Nuit gravement au salut est ce que l’on peut appeler une «farce moderne», ou encore une fable, celle de l’artiste et du marchand, traitant avec un humour grinçant le système hypocrite du microcosme littéraire.

Elle pose un certain nombre de questions dont celle-ci : quel sens un artiste doit-il donner à son travail de créateur ? Doit-il être un éclaireur de conscience et travailler au développement de l’esprit critique ou doit-il subir la loi du marchand et du marché, dans un univers où l’objet artistique n’est pratiquement plus qu’un objet de consommation.

J’ai donc centré le travail de mise en scène sur le rapport de force entre deux personnages aux univers et langages apparemment opposés; chacun rivalisant avec ses propres atouts: la séduction et la rebellion chez la romancière, le pouvoir et le cynisme chez l’éditeur. Le personnage du serveur n’est pas en reste bien au contraire. Non seulement il apporte un souffle burlesque aux situations parfois tendues entre les deux protagonistes mais il joue aussi, d’une certaine manière le rôle «d’arbitre» dans ce repas-duel, jusqu’au coup de théâtre final.

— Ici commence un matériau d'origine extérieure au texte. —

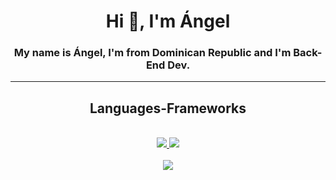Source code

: <h1 align="center">Hi 👋, I'm Ángel</h1>
<h3 align="center">My name is Ángel, I'm from Dominican Republic and I'm Back-End Dev.</h3>

---


<h2 align="center">Languages-Frameworks</h2>
<br/>
<div align="center">
    <a href="https://skillicons.dev">
    <img src="https://skillicons.dev/icons?i=cs,github,git,html,js,ts,mongodb,postgres" />
    <img src="https://skillicons.dev/icons?i=dotnet,spring,vue,angular,docker,postman" />
    </a>
</div>

<br/>
<center>
    
<img src="https://media4.giphy.com/media/v1.Y2lkPTc5MGI3NjExcG1wa2g2anhwdGFuNzNjaHpmOWdydDV5ZzV3ZWI0ZXQ4dGMyc3I1MiZlcD12MV9pbnRlcm5hbF9naWZfYnlfaWQmY3Q9Zw/h9rBcBywX895S/giphy.gif" />
</center>
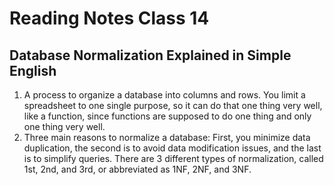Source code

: # Reading Notes Class 14

##  Database Normalization Explained in Simple English

  1. A process to organize a database into columns and rows. You limit a spreadsheet to one single purpose, so it can do that one thing very well, like a function, since functions are supposed to do one thing and only one thing very well. 
  2. Three main reasons to normalize a database: First, you minimize data duplication, the second is to avoid data modification issues, and the last is to simplify queries. There are 3 different types of normalization, called 1st, 2nd, and 3rd, or abbreviated as 1NF, 2NF, and 3NF. 
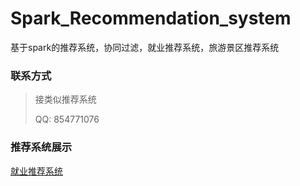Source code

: # Spark_Recommendation_system
基于spark的推荐系统，协同过滤，就业推荐系统，旅游景区推荐系统

### 联系方式

> 接类似推荐系统
>
> QQ: 854771076

### 推荐系统展示

[就业推荐系统](www.fiang.fun)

Enfin et toujours dans un souci de vérité, j’ai voulu installer un climat de confort et d’intimité (musique feutrée, table élégante...) afin de donner encore plus de poids à la férocité de la situation. Le contraste permettant de faire ressortir toute la drôlerie, la finesse et l’acuité de cette «farce ou fable moderne».

Avec cette pièce, Henri-Frédéric Blanc poursuit son œuvre de dénonciation des travers de notre société moderne. En cela, je le place dans la pure tradition d’un «Molière» ou d’un «Beaumarchais».